Many people aren't even aware of the place, which isn't so surprising. This stretch of Collins Avenue, dominated by high-rise condo buildings, hardly seems a likely locale for a classy restaurant. But here is Shula's, tucked away near the back of the Alexander, far from the bustling crowds, the perfect setting for a dining room conducive to privacy. Here there are no clanging plates, noisy diners, or obtrusive music. Here you and your guest can slip into a plush banquette and recede from the world, almost literally invisible. Here the waitstaff is discreet and respectful. Here you won't be thoughtlessly interrupted. Here, as you indulge the decadent menu, you can say what you really think and no one but your intended listener will hear.

True to its origins, this Parisian bistro stocks a healthy number of red wines to counteract all those high-fat cheese and meat offerings. But the so-called French Paradox isn't what Brasserie Les Halles is all about. Indeed the eatery, which highlights different regions of France such as the Loire Valley and Alsace-Lorraine, offers an exceptional number of vins blanc as well. Looking for something appropriately matched to the rabbit roasted in mustard sauce? A cool Chateau de Maimbray Sancerre is a good option. A little bubbly to celebrate a special occasion or maybe just to wash down a bowl of moules marinières? The 1990 Pommery Cuvée Louise is a delicious choice -- and priced at $165 is just a bit less expensive than other lists around town. Of course if you believe nothing fits a French bill like an order of steak frites and a glass of Bordeaux or Burgundy, then at Brasserie Les Halles you'll always be in the money.

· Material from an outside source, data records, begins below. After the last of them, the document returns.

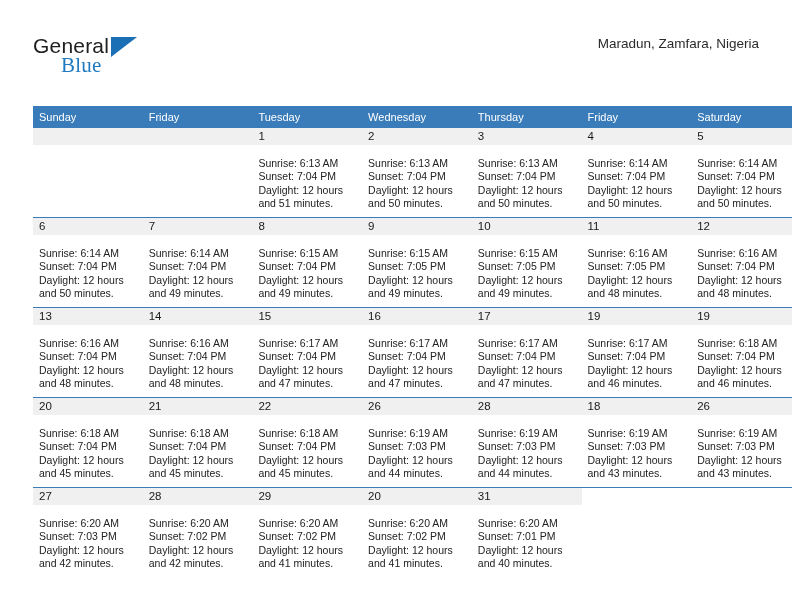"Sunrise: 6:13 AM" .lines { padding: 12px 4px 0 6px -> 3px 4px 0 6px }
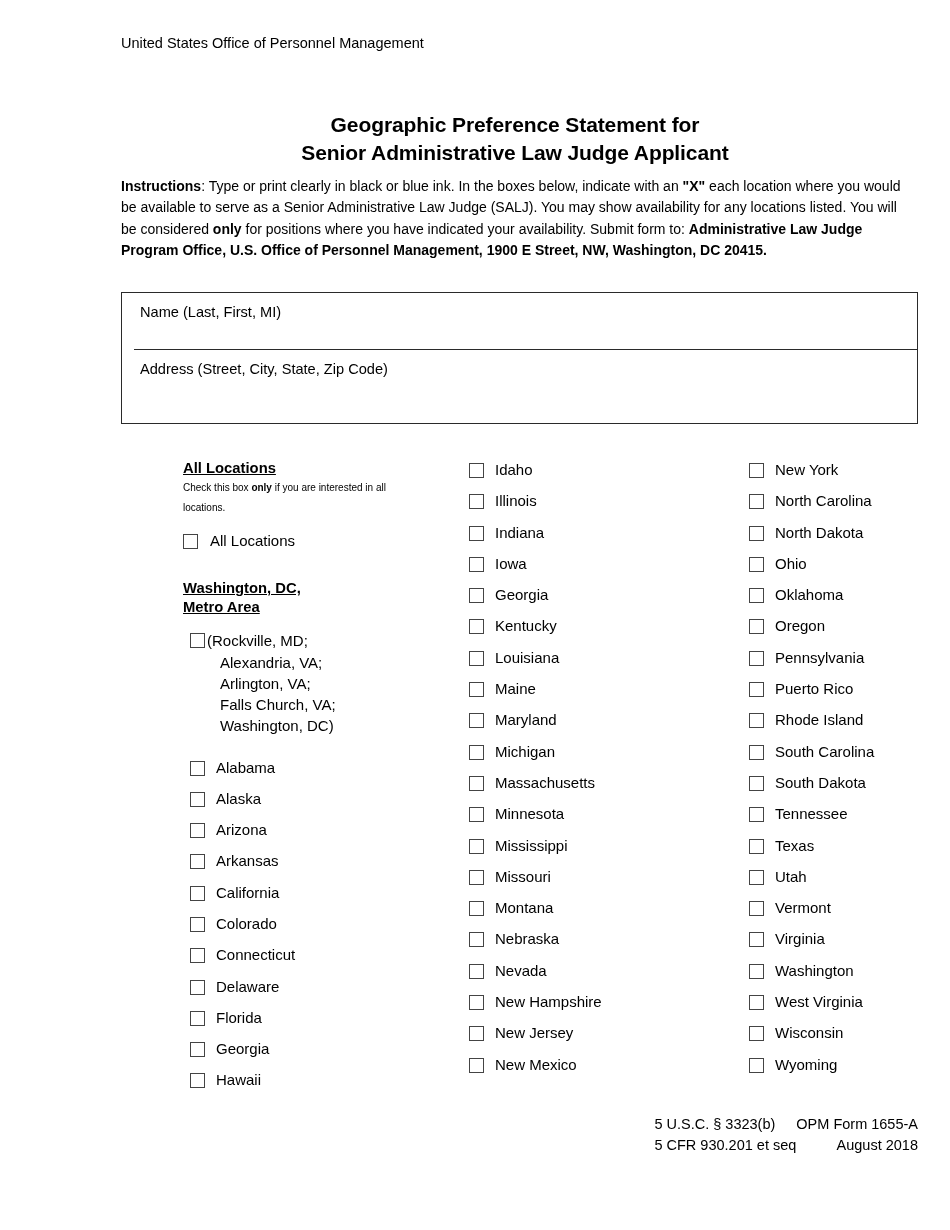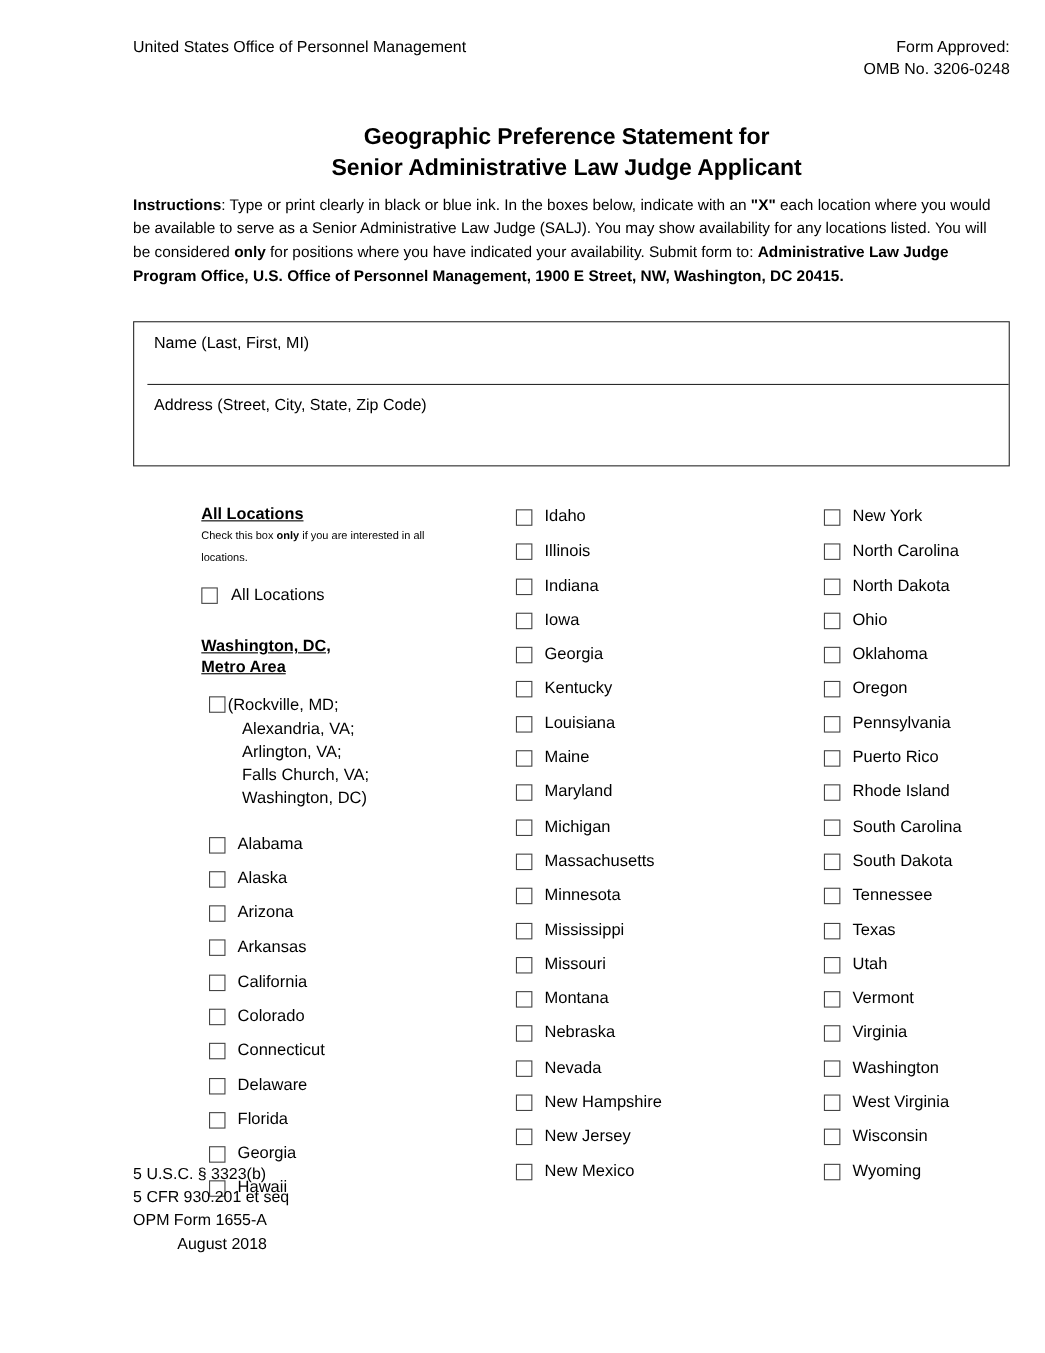"Form Approved:" div.header-right { html: <div> <div>Form Approved:</div> <div>OMB No. 3206-0248</div> </div> -> none }
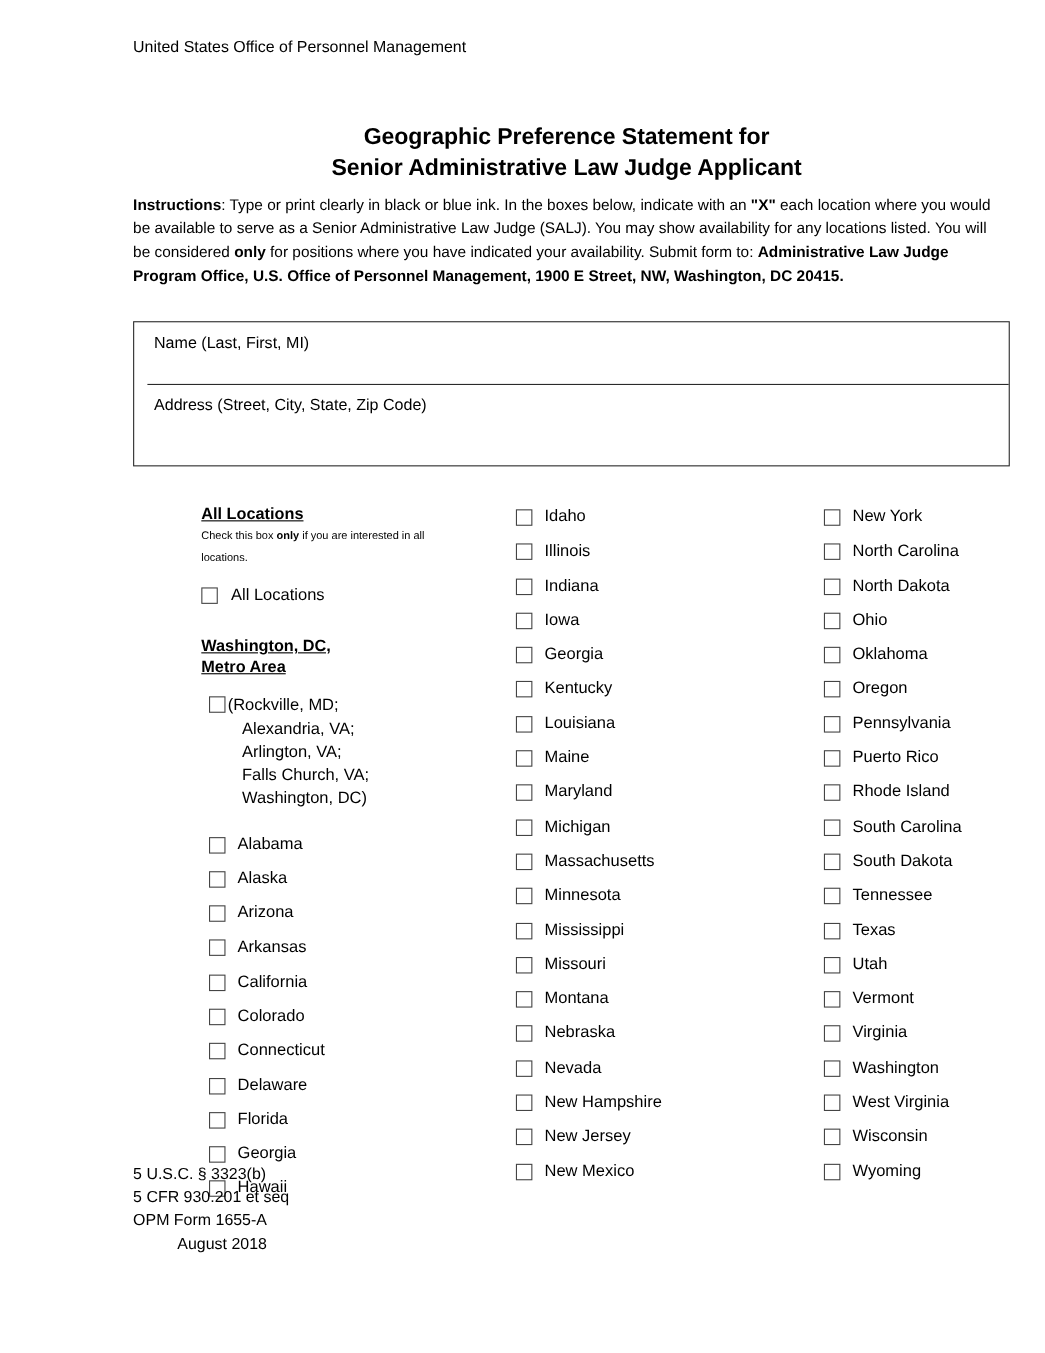"5 U.S.C. § 3323(b)" .footer { flex-direction: column -> none; top: 1058px -> 1114px }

When they had their place called Norma's on Miami Beach, partners Delius Shirley and executive chef Cindy Hutson built a reputation as masters of Jamaican cuisine, in part because Delius's mom Norma was their mentor, and the tiny kitchen in the Lincoln Road eatery limited the number of ingredients that could be kept on hand. But when the pair moved their operation to Coral Gables a few seasons ago, the name changed and the menu expanded to reflect the possibilities of a larger work space. Now, says Hutson, liberated from whatever the category of Jamaican bistro might mean, she is giving culinary expression to a wider menu that she thinks of as "cuisine of the sun." That might include dishes with Asian or South American origins. But Hutson's basic culinary education remains Jamaican, the restaurant's coolly elegant décor is still Caribbean, and the food is still divine. Jerked pork and lamb patties are often on the menu, but so too are Thai dishes, or curries, or something from Colombia that calls for coconut milk or ginger. Ortanique, by the way, is a sweet hybrid citrus that comes from crossing an orange and a tangerine, a fitting symbol for a restaurant unlike any other.
We hereby present this new eatery with the ABS Award -- that being Anything But Starbucks. In this coffeehouse-blighted town any signs of new life must be encouraged. So go past the deli counter and up the stairs studded with circles of light. At the top you'll find the bookstore area, featuring regularly scheduled author readings and signings as well as ultrahip black-and-white décor. There are couches and animal-print recliners for lounging, or café-size tables and chairs for lounging and dining. Or sit outside under the umbrellas and watch the world go by. The usual lattes and cappuccinos are offered, and since this place is also a bar, so are Irish coffee and Caribbean Magic (involving light and dark rum). Let the hanging-out commence.